TREMONTIE SACCONI – «Non ho ancora visto gli ultimi dati sull’occupazione diffusi oggi dall’Istat ma confermo quello che ho già detto nei giorni scorsi, e cioè che i dati medi del nostro Paese sono sostanzialmente dati di tenuta migliore degli altri Paesi e che sull’occupazione il dato italiano è migliore della media europea». Così il ministro dell’Economia Giulio Tremonti ha risposto a chi gli ha chiesto di commentare gli ultimi dati in materia di occupazione. «L’ultimo dato che ci riguarda – ha aggiunto Tremonti – sulla disoccupazione ci attestava all’8,6% mentre la media europea supera il 10%. Non nego che c’è la crisi, l’ho detto per primo in tempi non sospetti che sarebbe arrivata, ma la disoccupazione in altri paesi arriva anche al 20%. Ribadisco – ha concluso il ministro dell’Economia – sono dati che preferiremmo fossero diversi ma sono migliori rispetto ad altri».
«Il dato medio della disoccupazione del 7,8% – gli fa eco il ministro del Lavoro Maurizio Sacconi – si confronta con una media Eurozona del 9,4% secondo un differenziale che si conferma anche nel dato congiunturale di gennaio.
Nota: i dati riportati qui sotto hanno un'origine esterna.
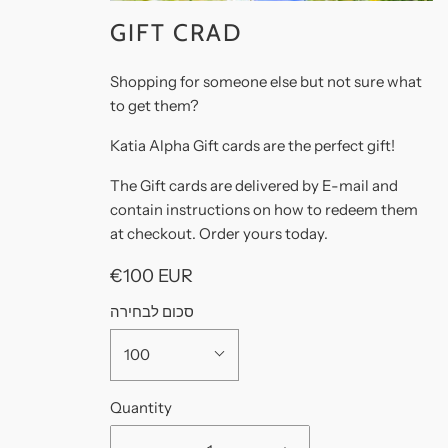
GIFT CRAD
Shopping for someone else but not sure what
to get them?
Katia Alpha Gift cards are the perfect gift!
The Gift cards are delivered by E-mail and
contain instructions on how to redeem them
at checkout. Order yours today.
€100 EUR
סכום לבחירה
100
Quantity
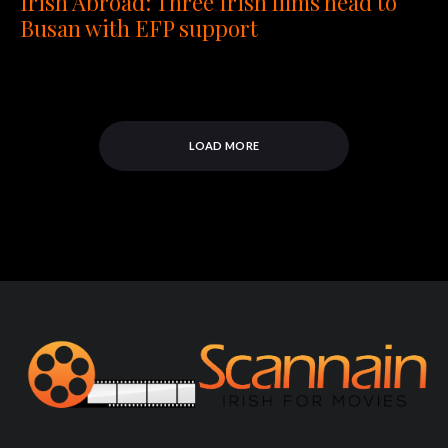
Irish Abroad: Three Irish films head to
Busan with EFP support
LOAD MORE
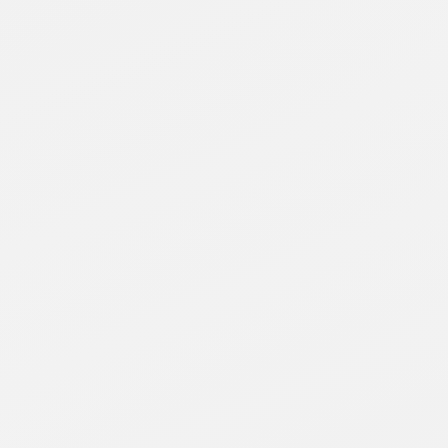
Runtime Launches on Whale TV, Delivering Hundreds of
Free TV Series and Movies to Smart TV Viewers
Read More
April 28, 2026
Blacknut Lands on Whale TV
Read More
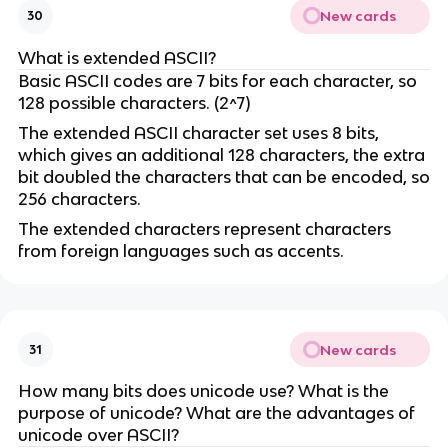
New cards
30
What is extended ASCII?
Basic ASCII codes are 7 bits for each character, so
128 possible characters. (2^7)
The extended ASCII character set uses 8 bits,
which gives an additional 128 characters, the extra
bit doubled the characters that can be encoded, so
256 characters.
The extended characters represent characters
from foreign languages such as accents.
New cards
31
How many bits does unicode use? What is the
purpose of unicode? What are the advantages of
unicode over ASCII?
Peggiori dei dati italiani sono stati quelli di molti Paesi tra i quali Francia, Svezia, Spagna che addirittura supera il 18% e gli stessi Stati Uniti nel 2009 hanno registrato una disoccupazione al 9,3%. Nonostante l’Italia sia un’economia fortemente esportatrice il riverbero della crisi sulla cessazione di rapporti di lavoro è stato contenuto dalla decisione di utilizzare strumenti come i contratti di solidarietà e la cassa integrazione sotto varie forme».






DAMIANO – Di tutt’altro parere Cesare Damiano, capogruppo Pd in commissione Lavoro della Camera: «Gli ultimi dati Istat confermano la gravità della caduta dell’occupazione. Tra il 2008 e il 2009 sono stati persi quasi 400 mila posti di lavoro. Non vorremmo sentire nuovamente le rassicurazioni del ministro Sacconi che tutte le volte ci spiega che il nostro tasso di disoccupazione è al di sotto della media europea». «Quello che il ministro Sacconi dimentica sempre di dirci – prosegue Damiano – è che il dato più rilevante è costituito dal tasso di attività che si attesta al 57,5% con un calo dell’1,2% ed è tra i più bassi dell’Ue. Sottovalutare ancora i problemi occupazionali sarebbe colpevole». Per Damiano «il governo anziché tingere artificialmente di rosa la situazione, a puro scopo elettorale, farebbe bene a dire la verità e a mettere in cantiere misure idonee per uscire dalla crisi: una politica industriale che guardi all’innovazione e individui i settori strategici; l’adozione di ammortizzatori sociali universali; il potenziamento del reddito delle famiglie per stimolare i consumi interni, come da tempo chiede il Pd con le sue proposte».